情報サービス産業協会(JISA)は7月30日、ITベンダーが自ら内部統制を整備する際に利用するガイドライン(指針)「情報サービス産業における内部統制ガイドライン(以下、ガイドライン)」を公表した。ITベンダーやソフト・ハウスといったJISAの会員企業が、日本版SOX法(J-SOX)に対応するために必要な項目を解説している。「基準や実施基準など、金融庁が公式に発表した文書を補足する形で、情報サービス産業に即した項目を盛り込んだ」ものだ。

 ガイドラインは、報告書と内部統制評価ツールと呼ばれるCD-ROMで構成する。報告書はITベンダー向けに、基準・実施基準に即して内部統制の整備や有効性の評価などについて説明している。もう1つの内部統制評価ツールは、自社の内部統制の整備状況を確認するための「診断表」のほか、内部統制の整備過程で作成する文書類のひな型などをExcel形式で収めたものだ。ひな型には、販売・購買・棚卸資産についての業務フロー図と統制活動一覧表などが含まれる。このほかIT全般統制についての目標一覧なども用意している。

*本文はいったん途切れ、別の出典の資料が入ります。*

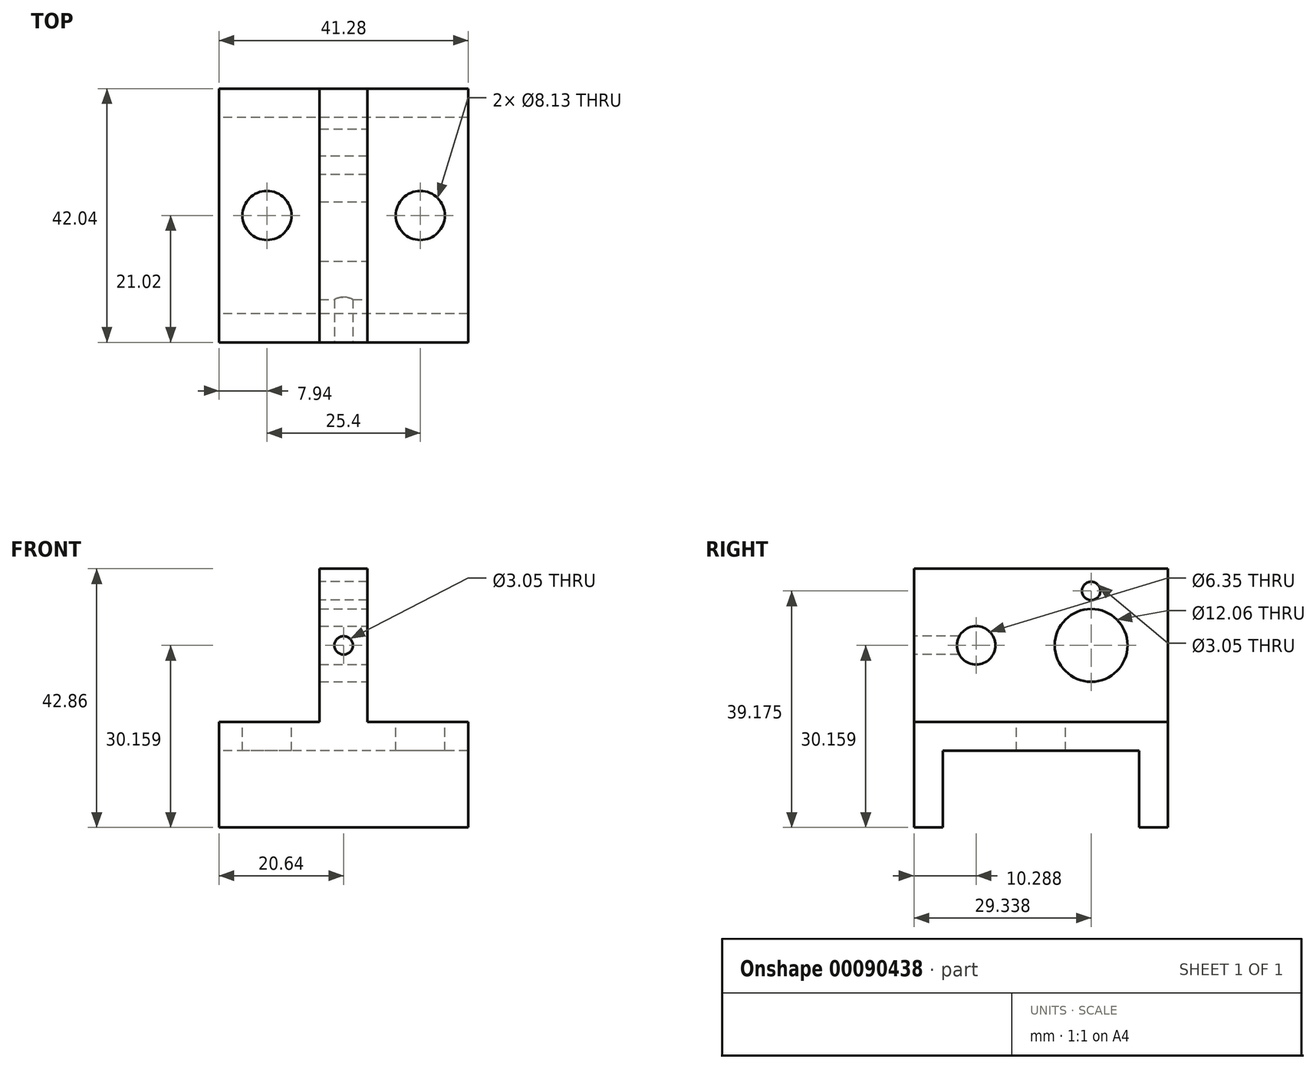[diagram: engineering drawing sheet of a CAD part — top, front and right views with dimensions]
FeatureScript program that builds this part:
annotation { "Feature Type Name" : "Feature", "Feature Type Description" : "" }
export const myFeature = defineFeature(function(context is Context, id is Id, definition is map)
    precondition{}
    {
        {
            var Q0;
            Q0=qCreatedBy(makeId("Right.planeOp"),FACE);
            var sketch = newSketch(context, id + "F0", { "sketchPlane" : qUnion([Q0])});
            skLineSegment(sketch, "E0.bottom", {"start": v(-16.26, 16.26) * mm, "end": v(16.26, 16.26) * mm});
            skLineSegment(sketch, "E0.top", {"start": v(-16.26, -16.26) * mm, "end": v(16.26, -16.26) * mm, "construction": true});
            skLineSegment(sketch, "E0.left", {"start": v(-16.26, 16.26) * mm, "end": v(-16.26, 3.56) * mm});
            skLineSegment(sketch, "E0.right", {"start": v(16.26, 16.26) * mm, "end": v(16.26, 3.56) * mm});
            skPoint(sketch, "E0.middle", {"position": v(0, 0) * mm});
            skLineSegment(sketch, "E1", {"start": v(-16.26, 3.56) * mm, "end": v(-21.02, 3.56) * mm});
            skLineSegment(sketch, "E2", {"start": v(-21.02, 3.56) * mm, "end": v(-21.02, 21.02) * mm});
            skLineSegment(sketch, "E3", {"start": v(-21.02, 21.02) * mm, "end": v(21.02, 21.02) * mm});
            skLineSegment(sketch, "E4", {"start": v(21.02, 21.02) * mm, "end": v(21.02, 3.56) * mm});
            skLineSegment(sketch, "E5", {"start": v(21.02, 3.56) * mm, "end": v(16.26, 3.56) * mm});
            skLineSegment(sketch, "E6", {"start": v(16.26, 16.26) * mm, "end": v(16.26, 21.02) * mm, "construction": true});
            skLineSegment(sketch, "E7", {"start": v(-16.26, 3.56) * mm, "end": v(-16.26, -16.26) * mm, "construction": true});
            skLineSegment(sketch, "E8", {"start": v(16.26, 3.56) * mm, "end": v(16.26, -16.26) * mm, "construction": true});
            skLineSegment(sketch, "E9", {"start": v(0, 16.26) * mm, "end": v(0, -16.26) * mm, "construction": true});
            skSolve(sketch);
        }
        {
            var Q0;
            Q0 = qSketchRegion(id + "F0", true);
            extrude(context, id + "F1", {"entities" : qUnion([Q0]), "endBound" : BoundingType.SYMMETRIC, "depth" : 41.27 * mm});
        }
        {
            var Q0;
            Q0=makeQuery(id+"F1.opExtrude","SWEPT_FACE",FACE,{"disambiguationData":[OSD([sQuery(id+"F0.wireOp",EDGE,"E3")])]});
            var sketch = newSketch(context, id + "F2", { "sketchPlane" : qUnion([Q0])});
            skCircle(sketch, "E10", {"center": v(-12.7, 0) * mm, "radius": 4.06 * mm});
            skCircle(sketch, "E11", {"center": v(12.7, 0) * mm, "radius": 4.06 * mm});
            skLineSegment(sketch, "E12", {"start": v(-12.7, 0) * mm, "end": v(0, 0) * mm, "construction": true});
            skLineSegment(sketch, "E13", {"start": v(0, 0) * mm, "end": v(12.7, 0) * mm, "construction": true});
            skSolve(sketch);
        }
        {
            var Q0;
            Q0 = qSketchRegion(id + "F2", true);
            extrude(context, id + "F3", {"entities" : qUnion([Q0]), "operationType" : NewBodyOperationType.REMOVE, "endBound" : BoundingType.UP_TO_NEXT, "oppositeDirection" : true, "depth" : 25.4 * mm});
        }
        {
            var Q0;
            Q0=makeQuery(id+"F1.opExtrude","SWEPT_FACE",FACE,{"disambiguationData":[OSD([sQuery(id+"F0.wireOp",EDGE,"E3")])]});
            var sketch = newSketch(context, id + "F4", { "sketchPlane" : qUnion([Q0])});
            skLineSegment(sketch, "E14.bottom", {"start": v(-3.97, 21.02) * mm, "end": v(3.97, 21.02) * mm});
            skLineSegment(sketch, "E14.top", {"start": v(-3.97, -21.02) * mm, "end": v(3.97, -21.02) * mm});
            skLineSegment(sketch, "E14.left", {"start": v(-3.97, 21.02) * mm, "end": v(-3.97, -21.02) * mm});
            skLineSegment(sketch, "E14.right", {"start": v(3.97, 21.02) * mm, "end": v(3.97, -21.02) * mm});
            skPoint(sketch, "E14.middle", {"position": v(0, 0) * mm});
            skSolve(sketch);
        }
        {
            var Q0;
            Q0 = qSketchRegion(id + "F4", true);
            extrude(context, id + "F5", {"entities" : qUnion([Q0]), "operationType" : NewBodyOperationType.ADD, "depth" : 25.4 * mm});
        }
        {
            var Q0;
            Q0=makeQuery(id+"F5.opExtrude","SWEPT_FACE",FACE,{"disambiguationData":[OSD([sQuery(id+"F4.wireOp",EDGE,"E14.right")])]});
            var sketch = newSketch(context, id + "F6", { "sketchPlane" : qUnion([Q0])});
            skCircle(sketch, "E15", {"center": v(8.32, 33.72) * mm, "radius": 6.03 * mm});
            skLineSegment(sketch, "E16", {"start": v(21.02, 33.72) * mm, "end": v(8.32, 33.72) * mm, "construction": true});
            skCircle(sketch, "E17", {"center": v(-10.73, 33.72) * mm, "radius": 3.18 * mm});
            skLineSegment(sketch, "E18", {"start": v(-10.73, 33.72) * mm, "end": v(-21.02, 33.72) * mm, "construction": true});
            skSolve(sketch);
        }
        {
            var Q0;
            Q0 = qSketchRegion(id + "F6", true);
            extrude(context, id + "F7", {"entities" : qUnion([Q0]), "operationType" : NewBodyOperationType.REMOVE, "endBound" : BoundingType.UP_TO_NEXT, "oppositeDirection" : true, "depth" : 25.4 * mm});
        }
        {
            var Q0;
            Q0=makeQuery(id+"F5.opExtrude","SWEPT_FACE",FACE,{"disambiguationData":[OSD([sQuery(id+"F4.wireOp",EDGE,"E14.left")])]});
            var sketch = newSketch(context, id + "F8", { "sketchPlane" : qUnion([Q0])});
            skCircle(sketch, "E19", {"center": v(-8.32, 33.72) * mm, "radius": 6.86 * mm, "construction": true});
            skCircle(sketch, "E20", {"center": v(-8.32, 42.74) * mm, "radius": 1.52 * mm});
            skLineSegment(sketch, "E21", {"start": v(-8.32, 40.58) * mm, "end": v(-8.32, 33.72) * mm, "construction": true});
            skLineSegment(sketch, "E22", {"start": v(-8.32, 40.58) * mm, "end": v(-8.32, 41.21) * mm, "construction": true});
            skLineSegment(sketch, "E23", {"start": v(-8.32, 41.21) * mm, "end": v(-8.32, 42.74) * mm, "construction": true});
            skSolve(sketch);
        }
        {
            var Q0;
            Q0 = qSketchRegion(id + "F8", true);
            extrude(context, id + "F9", {"entities" : qUnion([Q0]), "operationType" : NewBodyOperationType.REMOVE, "endBound" : BoundingType.UP_TO_NEXT, "oppositeDirection" : true, "depth" : 25.4 * mm});
        }
        {
            var Q0;
            Q0=makeQuery(id+"F5.boolean.opBoolean","MERGE",FACE,{"derivedFrom":[makeQuery(id+"F1.opExtrude","SWEPT_FACE",FACE,{"disambiguationData":[OSD([sQuery(id+"F0.wireOp",EDGE,"E2")])]}),makeQuery(id+"F5.opExtrude","SWEPT_FACE",FACE,{"disambiguationData":[OSD([sQuery(id+"F4.wireOp",EDGE,"E14.top")])]})]});
            var sketch = newSketch(context, id + "F10", { "sketchPlane" : qUnion([Q0])});
            skLineSegment(sketch, "E24.0", {"start": v(3.97, 36.9) * mm, "end": v(3.97, 30.54) * mm, "construction": true});
            skLineSegment(sketch, "E25", {"start": v(3.97, 33.72) * mm, "end": v(-3.97, 33.72) * mm, "construction": true});
            skCircle(sketch, "E26", {"center": v(0, 33.72) * mm, "radius": 1.52 * mm});
            skSolve(sketch);
        }
        {
            var Q0;
            Q0 = qSketchRegion(id + "F10", true);
            extrude(context, id + "F11", {"entities" : qUnion([Q0]), "operationType" : NewBodyOperationType.REMOVE, "endBound" : BoundingType.UP_TO_NEXT, "oppositeDirection" : true, "depth" : 25.4 * mm});
        }
    });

 内部統制評価ツールを利用することにより、「中堅・中小規模のITベンダーが自ら内部統制を整備する際に利用できる」(JISA)という。日本版SOX法では、上場をしていない中堅・中小ITベンダーでも内部統制の有効性の評価が求められる可能性がある。例えば、上場企業の連結子会社であったり、日本版SOX法対応企業から開発・運用を受託している場合などだ。ガイドラインはこうした企業の「内部統制の整備の支援を目指すもの」(JISA)という。

 ガイドラインは、JISAの会員企業に1部ずつ無償で配布する。このほかJISAのWebサイトから購入することも可能だ。価格はJISAの会員の場合3000円、非会員は7000円。報告書だけ購入することも可能で、会員は2000円、非会員は4000円。